Weltploitik
Zehn Tipps, wie man friedliche Koexistenz nachhaltig sabotiert
Zum Krieg in der Ukraine
1. Man sei Präsident eines großen Landes mit Atomwaffen und erkläre öffentlich, die gegnerische Großmacht mit Atomwaffen sei gar keine Großmacht mehr, sondern nur noch eine unterlegene Regionalmacht, auf deren geostrategische Interessen man keine Rücksicht mehr nehme.
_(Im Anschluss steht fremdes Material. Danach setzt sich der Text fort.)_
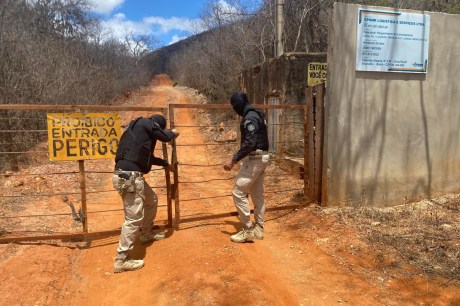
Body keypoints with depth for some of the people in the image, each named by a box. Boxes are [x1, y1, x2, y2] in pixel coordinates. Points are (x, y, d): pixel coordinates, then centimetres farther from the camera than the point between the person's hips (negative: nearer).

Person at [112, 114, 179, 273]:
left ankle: (147, 234, 44)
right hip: (128, 176, -10)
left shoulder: (140, 129, 26)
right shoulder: (145, 123, -1)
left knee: (151, 200, 28)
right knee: (134, 218, -8)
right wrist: (174, 133, 16)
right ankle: (122, 260, -1)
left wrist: (165, 164, 45)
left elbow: (147, 156, 35)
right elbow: (165, 137, -7)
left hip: (131, 175, 10)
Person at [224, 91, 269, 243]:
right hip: (262, 157, 11)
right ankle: (258, 228, 22)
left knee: (238, 192, -6)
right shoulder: (257, 115, 15)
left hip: (254, 158, -11)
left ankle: (248, 230, -1)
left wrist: (233, 160, -25)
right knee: (257, 194, 14)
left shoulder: (250, 118, -17)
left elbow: (249, 144, -27)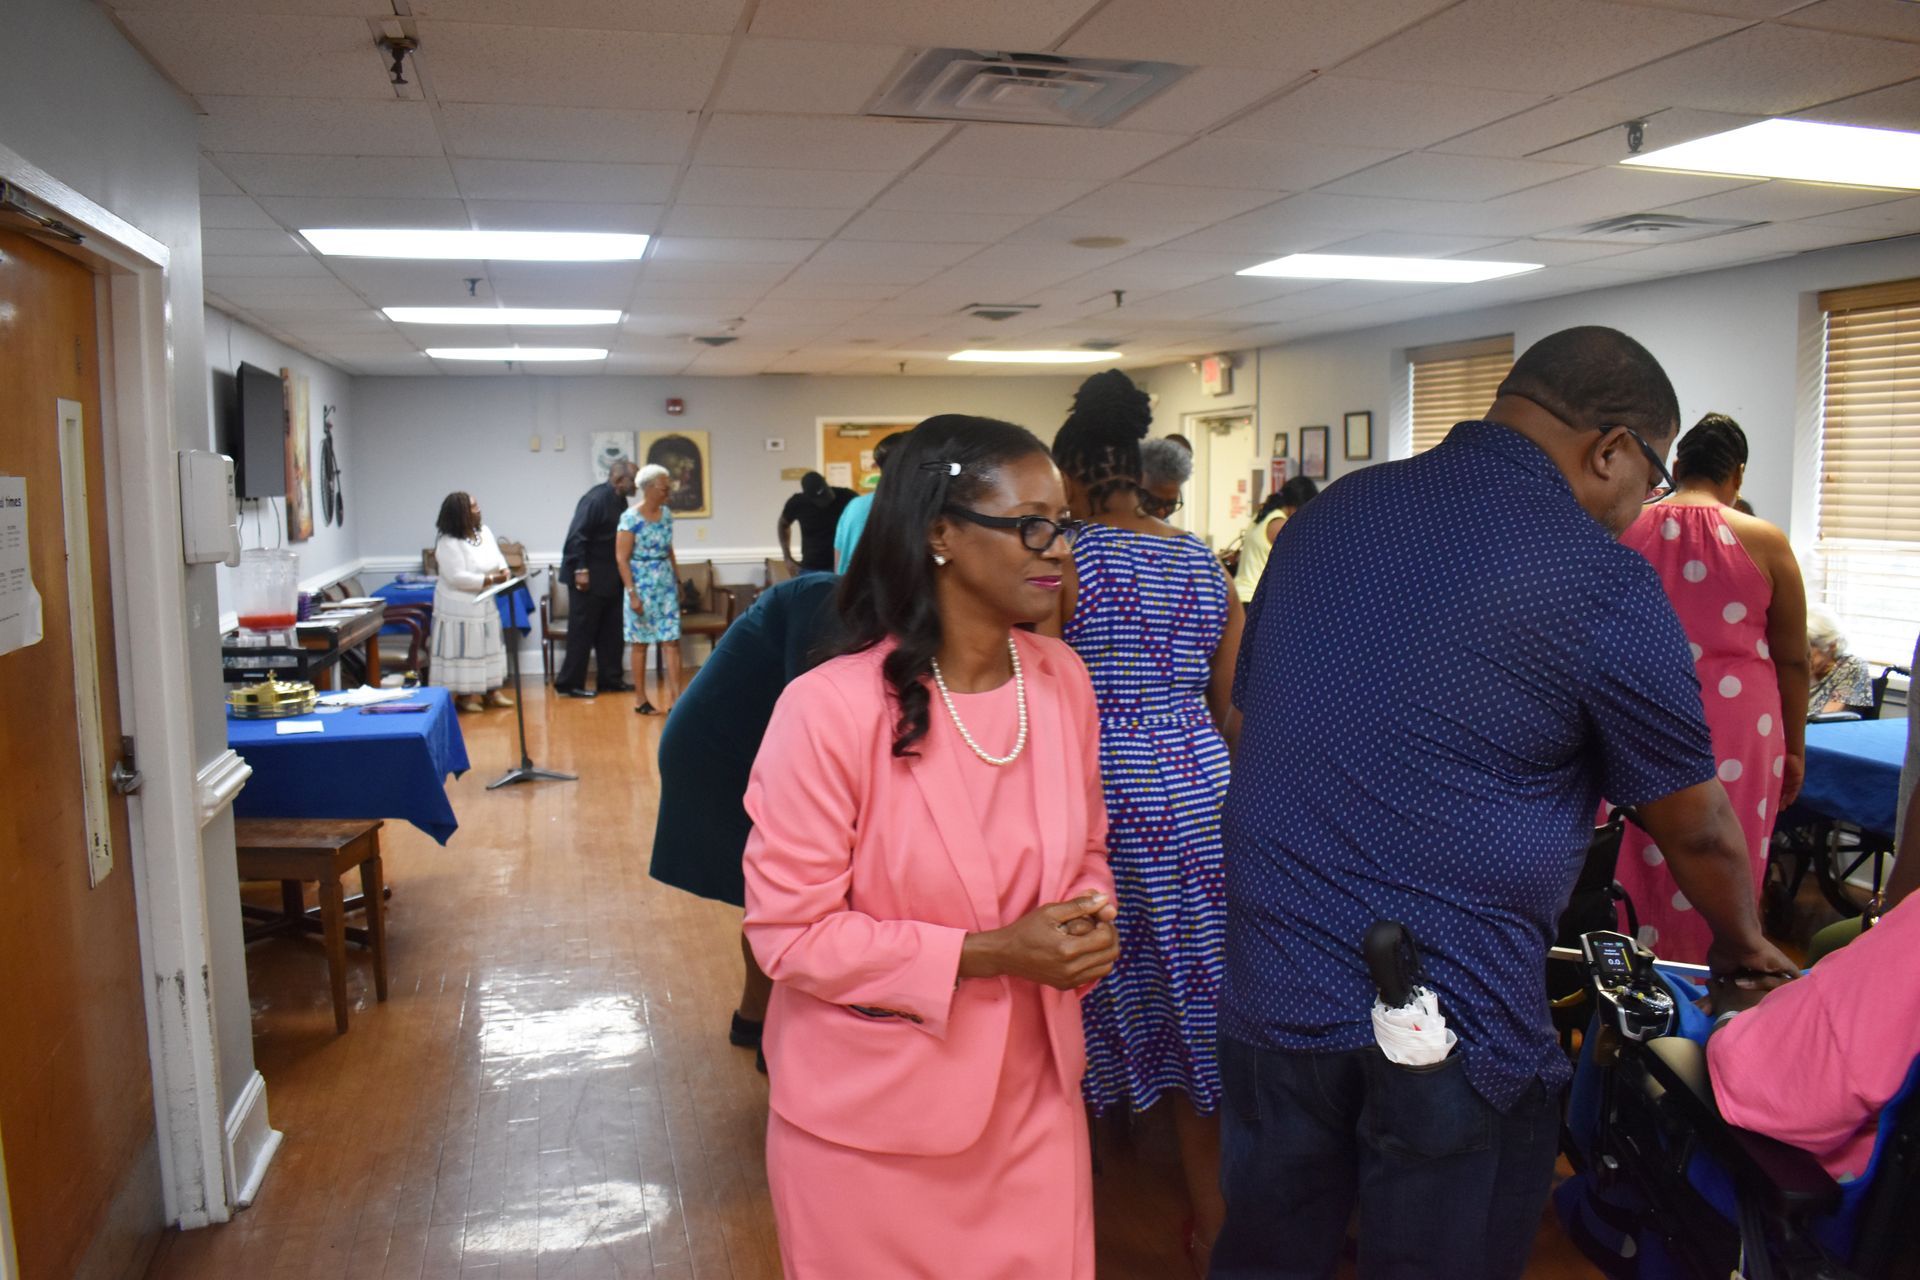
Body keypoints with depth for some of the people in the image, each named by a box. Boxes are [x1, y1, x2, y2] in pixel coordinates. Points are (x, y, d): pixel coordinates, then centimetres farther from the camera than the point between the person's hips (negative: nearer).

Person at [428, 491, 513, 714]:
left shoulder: (484, 531, 3)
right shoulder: (448, 544, -21)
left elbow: (497, 556, 13)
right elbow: (457, 577, -26)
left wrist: (503, 570, -9)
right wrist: (490, 580, -26)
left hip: (484, 605, 8)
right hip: (460, 608, -8)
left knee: (488, 647, 13)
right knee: (462, 650, -2)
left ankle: (491, 691, 22)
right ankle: (462, 695, 6)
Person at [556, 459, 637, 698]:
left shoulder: (620, 500, 9)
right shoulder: (596, 499, -17)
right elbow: (576, 536, -21)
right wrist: (580, 570, -23)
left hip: (610, 578, 9)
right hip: (588, 578, -9)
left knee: (611, 632, 11)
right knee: (582, 632, -2)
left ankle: (610, 679, 19)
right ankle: (569, 683, 6)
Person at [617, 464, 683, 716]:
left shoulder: (666, 514, 6)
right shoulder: (631, 518, -12)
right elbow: (621, 558, -13)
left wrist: (678, 581, 15)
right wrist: (632, 593, -17)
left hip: (666, 586, 5)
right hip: (642, 587, -5)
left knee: (672, 641, -1)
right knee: (641, 643, 4)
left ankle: (675, 698, 0)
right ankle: (640, 700, 13)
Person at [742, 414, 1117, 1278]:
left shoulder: (1062, 676, -4)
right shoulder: (830, 706, -22)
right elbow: (789, 933, -18)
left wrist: (1090, 924, -12)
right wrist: (988, 953, -23)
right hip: (872, 1118, -5)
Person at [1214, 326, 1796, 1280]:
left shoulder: (1330, 512, 5)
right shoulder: (1604, 584, -11)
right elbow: (1697, 831, 1)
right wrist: (1744, 947, 22)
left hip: (1271, 988, 5)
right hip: (1455, 1022, -5)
2. In der Folge ignoriere man Warnungen und rote Linien des Gegners und entwickele das eigene Militärbündnis bis an die Grenzen des Gegners und betone dabei stets den eigenen Friedenswillen. Selbst dann, wenn der Gegner in internationalen Konflikten mit der eigenen Seite vermehrt seine Interessen mit militärischer Gewalt durchsetzt, setze man den eigenen Expansionskurs unbeirrt fort und rüste eigene Partnerländer an der Grenzlinie weiter militärisch auf.
3. Innere Konflikte in dem betreffenden Land nutze man konsequent für die eigenen Interessen, auch wenn sie schon zum Bürgerkrieg zu eskalieren drohen. Öffentlich betone man dagegen die breite Unterstützung der Bevölkerung für die Partnerregierung und das eigene Bündnis.
4. Am besten ist es, wenn alle Konfliktparteien einen gemeinsamen Friedensvertrag unterschreiben ohne den Willen, diesen auch umzusetzen. Im Nachhinein erkläre man dann, man habe sowieso nur unterschrieben, um der eigenen Seite mehr Zeit zur Aufrüstung zu geben.
5. Wenn der Gegner dann tatsächlich einen völkerrechtswidrigen zwischenstaatlichen Krieg vom Zaun bricht, muss man natürlich völlig überrascht und aufrichtig empört sein. Sollte es aus völlig kriegswidersinnigen Gründen direkt nach Kriegsausbruch zu Friedensverhandlungen zwischen den Kriegsparteien kommen, so sind alle Beteiligten verpflichtet, diese umgehend abzubrechen.
6. Man setze sich für den weiteren Kriegsverlauf möglichst hohe sportliche Ziele, wie die gegnerische Großmacht militärisch zu besiegen oder durch Sanktionen wirtschaftlich zu ruinieren. Anschließend gehe man All-in und setze alles auf die militärische Karte und den Sieg der eigenen Seite. Für die öffentliche Unterstützung dieses Kriegskurses unterschätze man dabei systematisch die militärisch-industriellen Kapazitäten des Gegners und überschätze die eigenen.
7. In der Folge überhöhe man in der Mediendarstellung die eigenen militärischen Erfolge sowie die Opferzahlen des Gegners. Es schadet dabei für die eigene Siegeszuversicht keineswegs, wenn die Opferzahlen die Truppenstärke des Gegners übersteigen oder dem Gegner die Panzer ausgehen, sodass er in absehbarer Zeit nur noch mit Vorderladern und Knüppeln kämpfen kann.
8. Um die Kriegsprofite der Rüstungsindustrie zu erhöhen und den Krieg möglichst schnell zu gewinnen (bzw. de facto zu verlieren), ermuntere man den eigenen Bündnispartner jedes Jahr zu einer möglichst verlustreichen militärischen Großoffensive. Wenn die dafür militärisch notwendige Luftunterstützung fehlt, dann geht’s halt mal schief. So what? Better luck next time. Sind ja noch nicht die eigenen Soldaten.
9. Kriegsgegner und Bedenkenträger im eigenen Lager markiere man in möglichst eindeutiger Weise als 5. Kolonne des Gegners und finde geeignete Bezeichnungen wie Lumpenpazifisten oder Putinversteher. Öffentliche Debatten mit solchen Subjekten müssen durch den empörten Hinweis auf Kriegsverbrechen und Gräueltaten des Gegners zwingend emotionalisiert werden. Alle Aufforderungen zu diplomatischen Verhandlungen weise man strikt mit Verweis auf die eigenen Kriegsziele ab: Erst wird gesiegt, dann verhandelt.
10. Angebote zu diplomatischen Verhandlungen zu Waffenstillstand und Frieden an die gegnerische Kriegspartei sind der eigenen Seite erst dann erlaubt, wenn die eigene militärische Lage so schlecht ist, dass der Gegner einem lachend den Vogel zeigt und dankend ablehnt. Auf diese Art wird gewährleistet, dass die konjunkturbelebende Maximallänge eines Krieges nicht unnötig verkürzt wird und der eigenen Seite die militärische Eskalation zum Atomkrieg als Option erhalten bleibt.